RECORDS PROVIDED:

=====

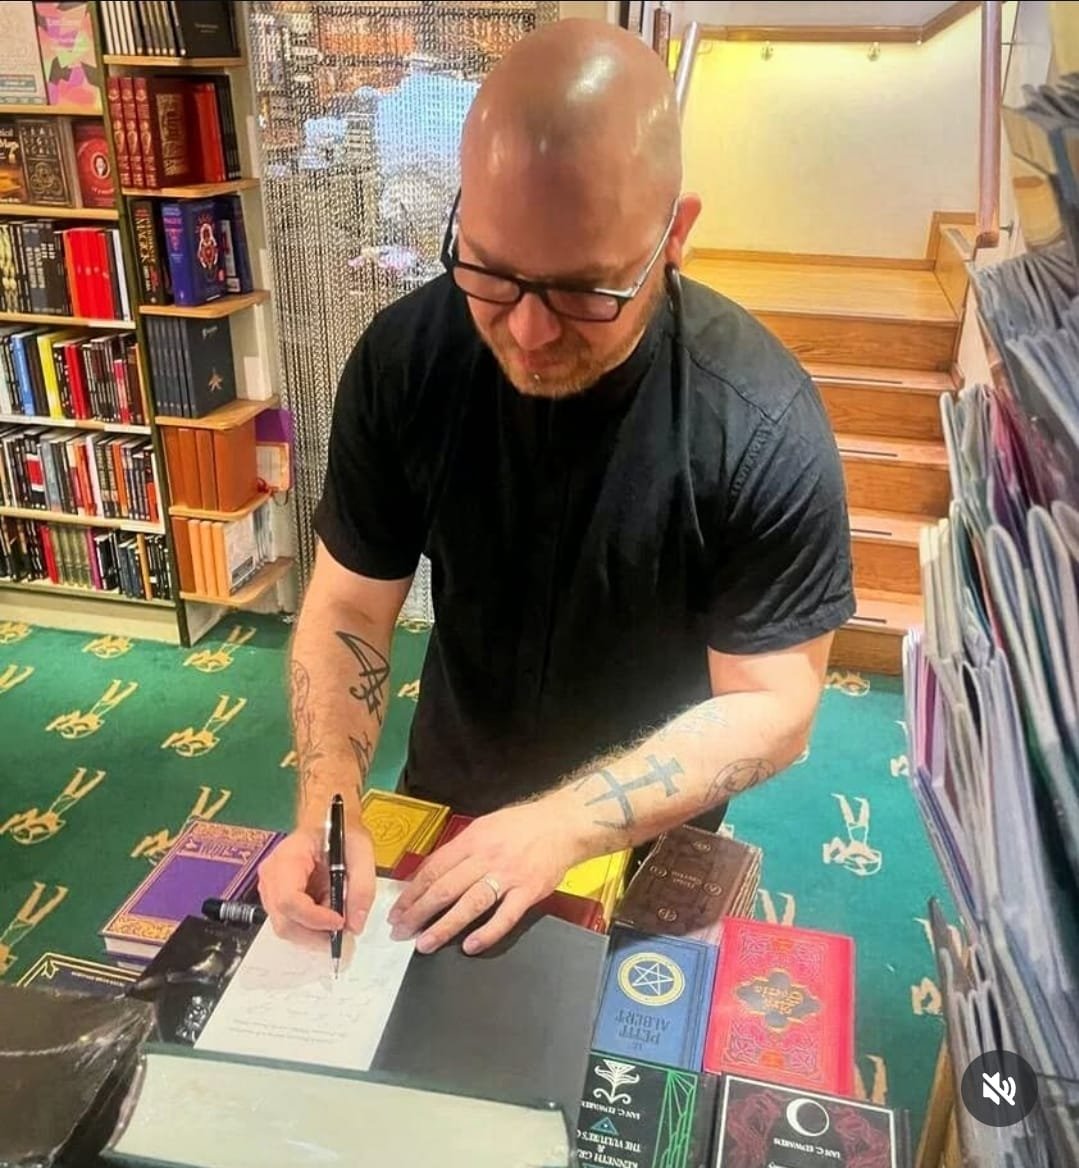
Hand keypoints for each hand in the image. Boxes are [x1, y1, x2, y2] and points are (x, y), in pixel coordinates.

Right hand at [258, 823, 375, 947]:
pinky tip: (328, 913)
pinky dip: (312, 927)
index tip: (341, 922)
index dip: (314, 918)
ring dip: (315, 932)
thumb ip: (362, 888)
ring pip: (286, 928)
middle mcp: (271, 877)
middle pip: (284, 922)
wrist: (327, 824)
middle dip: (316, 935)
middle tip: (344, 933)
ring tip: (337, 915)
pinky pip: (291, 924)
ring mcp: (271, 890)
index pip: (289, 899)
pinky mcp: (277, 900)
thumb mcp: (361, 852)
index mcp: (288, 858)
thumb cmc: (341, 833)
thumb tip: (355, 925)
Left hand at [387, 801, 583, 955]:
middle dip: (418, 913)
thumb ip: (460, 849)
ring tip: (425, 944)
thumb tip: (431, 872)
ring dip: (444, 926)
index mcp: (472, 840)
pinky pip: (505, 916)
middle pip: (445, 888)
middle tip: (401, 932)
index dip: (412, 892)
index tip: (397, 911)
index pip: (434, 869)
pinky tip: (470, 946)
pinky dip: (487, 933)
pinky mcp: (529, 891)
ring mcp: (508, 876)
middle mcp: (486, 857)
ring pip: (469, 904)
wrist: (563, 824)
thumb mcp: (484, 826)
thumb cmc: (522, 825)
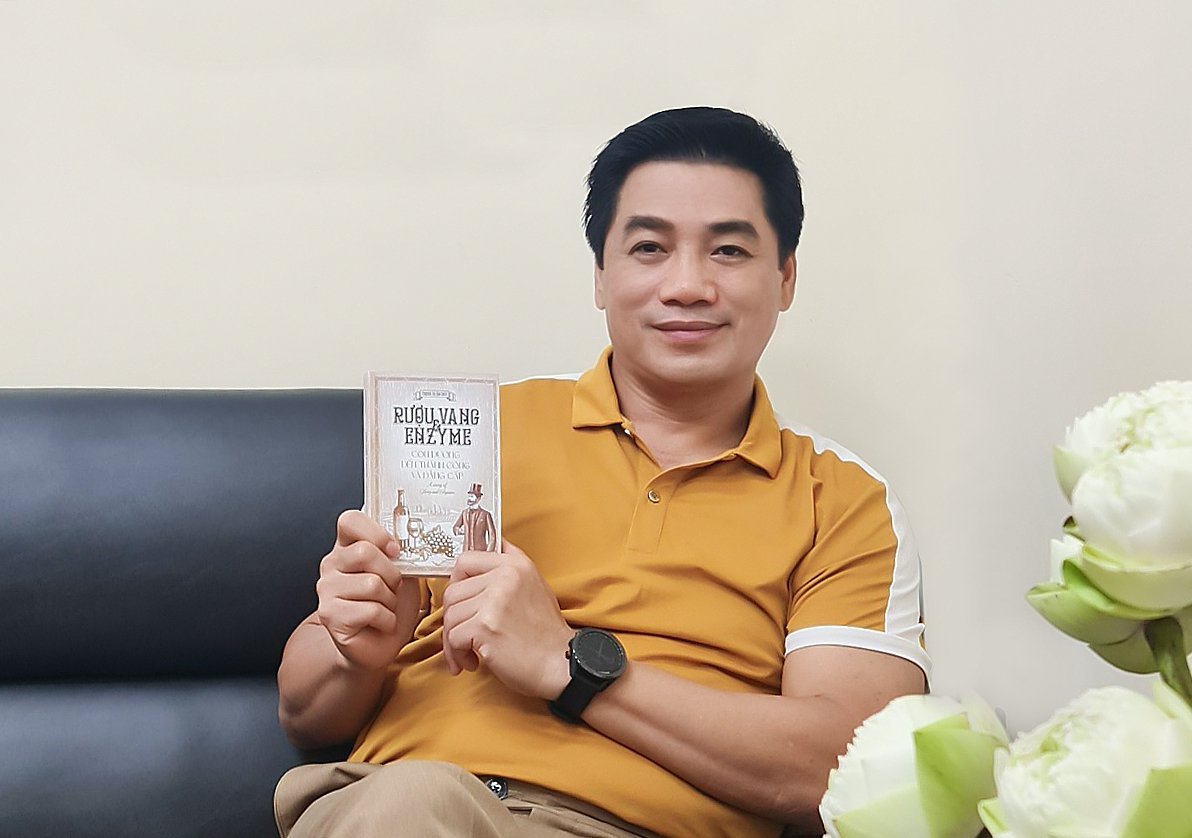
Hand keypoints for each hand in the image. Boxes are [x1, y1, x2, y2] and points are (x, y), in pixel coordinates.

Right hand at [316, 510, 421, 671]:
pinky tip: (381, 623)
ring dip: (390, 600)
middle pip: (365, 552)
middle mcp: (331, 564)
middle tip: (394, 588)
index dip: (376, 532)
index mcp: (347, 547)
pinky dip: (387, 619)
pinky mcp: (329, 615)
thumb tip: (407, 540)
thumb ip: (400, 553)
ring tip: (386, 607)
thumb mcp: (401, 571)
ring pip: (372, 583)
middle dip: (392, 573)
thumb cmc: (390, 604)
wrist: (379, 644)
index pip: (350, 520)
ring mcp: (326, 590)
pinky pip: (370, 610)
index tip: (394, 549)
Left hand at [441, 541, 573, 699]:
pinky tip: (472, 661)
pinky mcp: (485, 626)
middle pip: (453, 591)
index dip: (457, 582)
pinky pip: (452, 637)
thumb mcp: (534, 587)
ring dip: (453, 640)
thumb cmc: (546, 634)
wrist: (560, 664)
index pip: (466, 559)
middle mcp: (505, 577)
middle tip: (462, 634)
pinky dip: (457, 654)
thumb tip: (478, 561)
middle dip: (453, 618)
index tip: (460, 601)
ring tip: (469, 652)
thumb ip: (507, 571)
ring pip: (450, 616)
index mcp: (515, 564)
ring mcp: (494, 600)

=====

YOUR TASK: Retype the lines from the one containing "pinky pip: (452, 637)" through the last line of the records. Leave out everything else.

TASK ANSWER:
pinky pip: (452, 637)
thumb mcp: (534, 587)
ring dip: (453, 640)
thumb cmc: (546, 634)
wrist: (560, 664)
index pip: (466, 559)
middle mcp: (505, 577)
middle tip: (462, 634)
pinky dip: (457, 654)
thumb tip: (478, 561)
middle dip: (453, 618)
index tip: (460, 601)
ring tip: (469, 652)
thumb ip: (507, 571)
ring pip: (450, 616)
index mcp: (515, 564)
ring mcp: (494, 600)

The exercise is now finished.